(Source text)

# Best year for New Style Beetle - Need to buy a Used one!



## meltedpanda (Feb 14, 2006)

I am wondering the best “new style” Beetle to buy for my daughter who is going to college. I cannot afford new and was thinking in the 7-9K range used.
What will that get me? If anything?


----------



## pdoel (Mar 14, 2001)

*Re: Best year for New Style Beetle - Need to buy a Used one! (meltedpanda)*

The majority of people will tell you 2000 and up is your best bet. The quality seemed to get better with age. Although, there are quite a few '98 owners out there who've never had any trouble.
Not sure if you are familiar with the engine choices, but here goes.
2.0l - Base engine. Runs on regular unleaded. Decent motor, some oil burning issues. But still a strong engine. Not real modifiable, but doesn't sound like that's what you're looking for. 
TDI - Very strong engine. Incredible gas mileage. Unfortunately, with today's gas prices, TDIs are in high demand, so may be very difficult to find one, especially used. 
1.8t - Great performing engine. The '99 - '01.5 had the APH engine. Not as modifiable as the later 1.8ts. 150hp on the regular 1.8ts, 180hp on the Turbo S. Another great choice. Definitely requires you keep up with the maintenance, but can last for thousands of happy miles.

(End Source text)
(Supplied material)

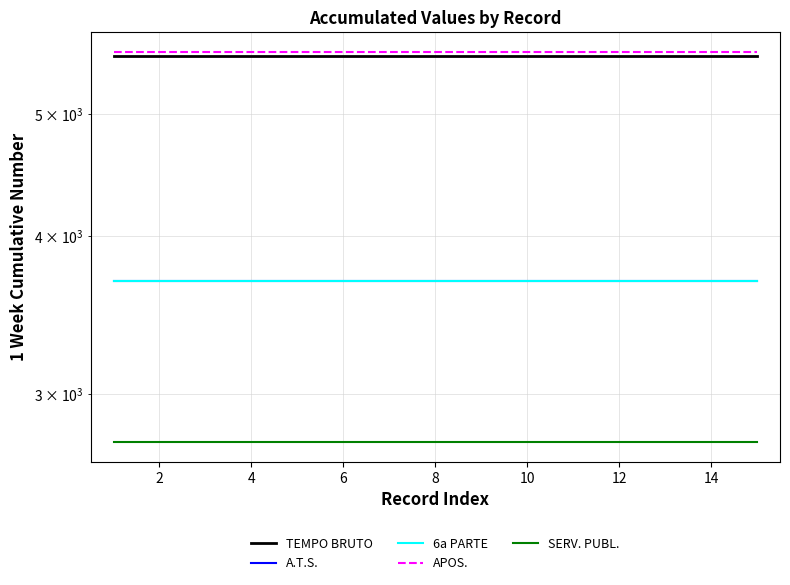

True or false: SERV. PUBL. and APOS. intersect in this chart.

False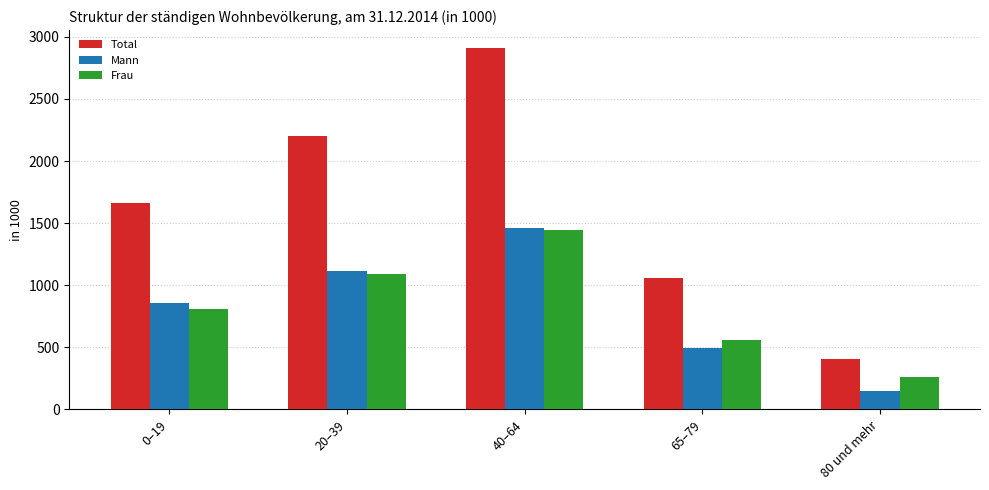

What is the label of the 2nd bar from the left?

20–39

(End Supplied material)

Task to complete:
Rename "modifiable" to "tunable" in the stretch of the Beetle thread from "2.0l - Base" through "of happy miles.", and write that stretch out again. The data is separate material and has no connection to the Beetle thread.

The answer:
2.0l - Base engine. Runs on regular unleaded. Decent motor, some oil burning issues. But still a strong engine. Not real tunable, but doesn't sound like that's what you're looking for. 
TDI - Very strong engine. Incredible gas mileage. Unfortunately, with today's gas prices, TDIs are in high demand, so may be very difficult to find one, especially used. 
1.8t - Great performing engine. The '99 - '01.5 had the APH engine. Not as tunable as the later 1.8ts. 150hp on the regular 1.8ts, 180hp on the Turbo S. Another great choice. Definitely requires you keep up with the maintenance, but can last for thousands of happy miles.